Martin Ahrends, geboren 1951 in Berlin. Studium der Musik, Philosophie und Theaterregie. Anfang der 80er Jahre politisch motiviertes Arbeitsverbot in der DDR. 1984 Ausreise aus der DDR. Redakteur bei der Wochenzeitung "Die Zeit" und seit 1996 freier Autor und Publizist.
Abkühlung statt Erwärmung
Das soziale Klima ist frostig geworden: Statt Gemeinsinn bestimme diffuses Misstrauen das Zusammenleben, findet der Publizist Martin Ahrends. Welche Folgen diese Entwicklung hat, erklärt er am Beispiel des Unbehagens, zum Arzt zu gehen.
Eigentlich müsste ich mal zum Arzt gehen, aber ich schieb es auf und auf. Von einer zunehmenden Latrophobie hab ich gelesen, der Angst vorm Arztbesuch. Angst habe ich eigentlich nicht. Ich war nur lang nicht beim Arzt und seit meinem letzten Besuch ist etwas anders geworden. Gewachsen ist ein diffuses Unbehagen, mich Ärzten anzuvertrauen.

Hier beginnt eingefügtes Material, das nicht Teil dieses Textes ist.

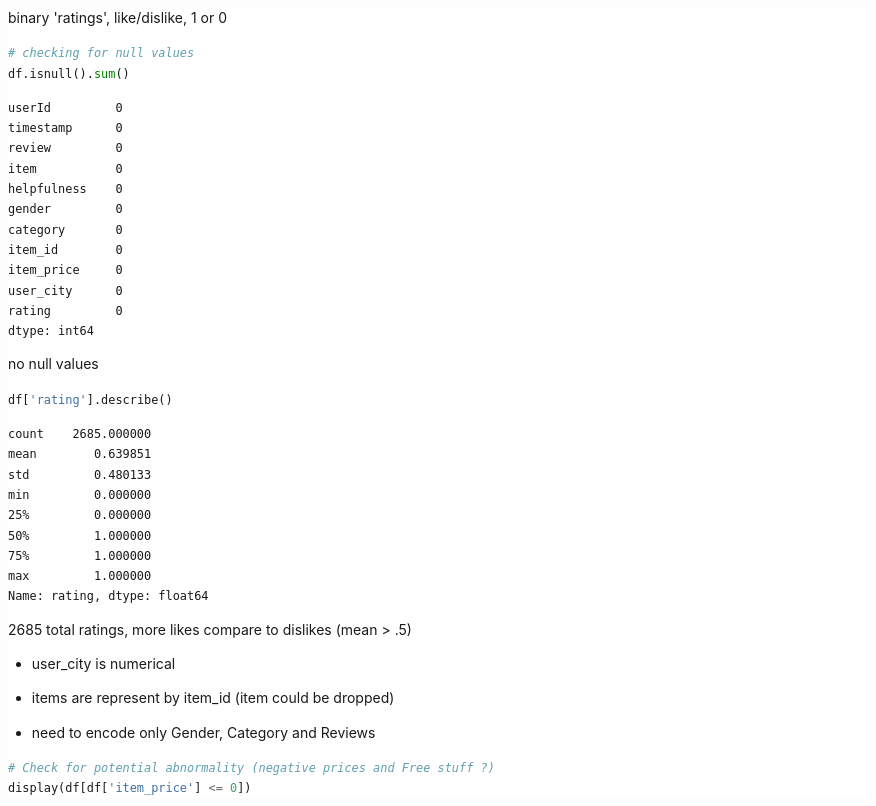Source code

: 
binary 'ratings', like/dislike, 1 or 0


```python
# checking for null values
df.isnull().sum()
```




    userId         0
    timestamp      0
    review         0
    item           0
    helpfulness    0
    gender         0
    category       0
    item_id        0
    item_price     0
    user_city      0
    rating         0
    dtype: int64



no null values


```python
df['rating'].describe()
```




    count    2685.000000
    mean        0.639851
    std         0.480133
    min         0.000000
    25%         0.000000
    50%         1.000000
    75%         1.000000
    max         1.000000
    Name: rating, dtype: float64



2685 total ratings, more likes compare to dislikes (mean > .5)


- user_city is numerical

- items are represent by item_id (item could be dropped)

- need to encode only Gender, Category and Reviews


```python
# Check for potential abnormality (negative prices and Free stuff ?)
display(df[df['item_price'] <= 0])
```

Von multiresistenten Keimen hab ich gelesen, die sich just dort ausbreiten, wo sie am allerwenigsten hin gehören. Doch wenn ich darüber nachdenke, ist es auch nicht mein Misstrauen in die Krankenhaushygiene, die mich vom Arztbesuch abhält.
Vertrauensverlust gegenüber Ärzten
Was mich abschreckt, ist die Befürchtung, der soziale Klimawandel sei zur Ärzteschaft durchgesickert. Ich hab von Ärzten gehört, die ihr Brot auch dann mit dem Gebrauch ihrer teuren Geräte verdienen, wenn deren Gebrauch unnötig ist, die ihr Brot mit Verschreibungen und Überweisungen verdienen, die ihnen mehr Vorteile bringen als den Patienten.

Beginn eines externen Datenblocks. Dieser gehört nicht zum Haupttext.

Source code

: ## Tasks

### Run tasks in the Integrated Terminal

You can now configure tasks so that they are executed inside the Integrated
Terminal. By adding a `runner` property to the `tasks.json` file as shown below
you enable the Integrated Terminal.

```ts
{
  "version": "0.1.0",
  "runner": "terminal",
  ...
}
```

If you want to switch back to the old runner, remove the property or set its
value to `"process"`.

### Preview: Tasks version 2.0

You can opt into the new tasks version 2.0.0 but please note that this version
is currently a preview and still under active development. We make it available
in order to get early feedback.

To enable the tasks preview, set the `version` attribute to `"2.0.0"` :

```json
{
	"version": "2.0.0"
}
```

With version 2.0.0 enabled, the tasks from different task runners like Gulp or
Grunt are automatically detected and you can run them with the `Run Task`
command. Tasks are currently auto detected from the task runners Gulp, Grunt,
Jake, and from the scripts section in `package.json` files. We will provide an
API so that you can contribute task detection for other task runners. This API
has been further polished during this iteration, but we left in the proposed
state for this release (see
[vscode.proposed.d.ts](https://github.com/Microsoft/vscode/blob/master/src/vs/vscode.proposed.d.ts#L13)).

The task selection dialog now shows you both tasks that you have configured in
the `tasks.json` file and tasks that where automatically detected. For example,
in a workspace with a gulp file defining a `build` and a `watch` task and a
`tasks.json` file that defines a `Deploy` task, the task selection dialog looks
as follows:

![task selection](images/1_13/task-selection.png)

Ich stelle mir vor, so einem Medizinmann gegenüberzusitzen: Er sieht mich an, scheint mir zuzuhören, doch in seinen Hirnwindungen tanzen die Zahlen seiner Abrechnung gegenüber meiner Krankenkasse. Ich möchte mich so einem Onkel Doktor nicht anvertrauen. Aber woran erkenne ich den, der es gut mit mir meint?
Abkühlung kennzeichnet menschlichen Umgang
Ein schleichender Verlust an Gemeinsinn ist in den Medien beschrieben und beklagt worden. Wenn ich darüber nachdenke, fällt mir auf: Wir, die wir dieses Land bewohnen, nehmen einander vor allem als Störfaktoren wahr. Auf der Straße, in der Supermarktschlage, in den Wartezimmern meiden wir Blicke, Worte, erst recht Berührungen, um nicht anzuecken oder missverstanden zu werden.
Das soziale Klima hat sich im Gegensatz zum Weltklima abgekühlt. In die Unkenntnis vom Leben der Anderen hat sich ein diffuses Misstrauen eingeschlichen. Wenn man ihnen nicht nahe kommt, können sie einen nicht belangen. Eine Nation lebt auf Sicherheitsabstand. Das zeigt sich am deutlichsten bei jenen Berufsgruppen, die auf Vertrauen angewiesen sind, darauf, dass wir einander prinzipiell wohl gesonnen sind, dass wir nicht grundsätzlich schlecht voneinander denken und einander nicht generell feindselig begegnen.
Es gibt Berufe, deren Ausübung ohne unser Vertrauen in ihr Berufsethos nicht möglich ist. Lehrer gehören dazu, Polizisten, Pastoren, Richter, Politiker. Und eben auch Ärzte. Ein genereller Vertrauensverlust lässt mich zögern, einen von ihnen aufzusuchen.
Eine Nation lebt im Sicherheitsabstand
Verunsichert bis in die elementaren Daseinsbereiche bin ich, wenn mir meine Landsleute nicht wohl wollen. Und in meiner diffusen, schwer zu begründenden Verunsicherung bin ich nicht allein: Als Verbraucher, Eltern, Kunden, Patienten, Anleger, Internetnutzer, Wähler sind wir auf Vertrauen angewiesen.
Dienst nach Vorschrift im Absicherungsmodus – das mag in manchen Berufen genügen, es genügt nicht, wenn ich meine Stimme einem Politiker, mein Kind einer Schule anvertraut habe oder einem Arzt gegenübersitze. Von einem Arzt erwarte ich sein Bestreben, mir uneigennützig Gutes zu tun. Danach erst soll er erwägen, wie er sich gegen eventuelle Folgen seiner Behandlung absichern kann, wie er auf seinen Stundensatz kommt.
Von unserer Arbeit leben müssen wir alle, aber es ist trostlos zu leben, so ohne einander.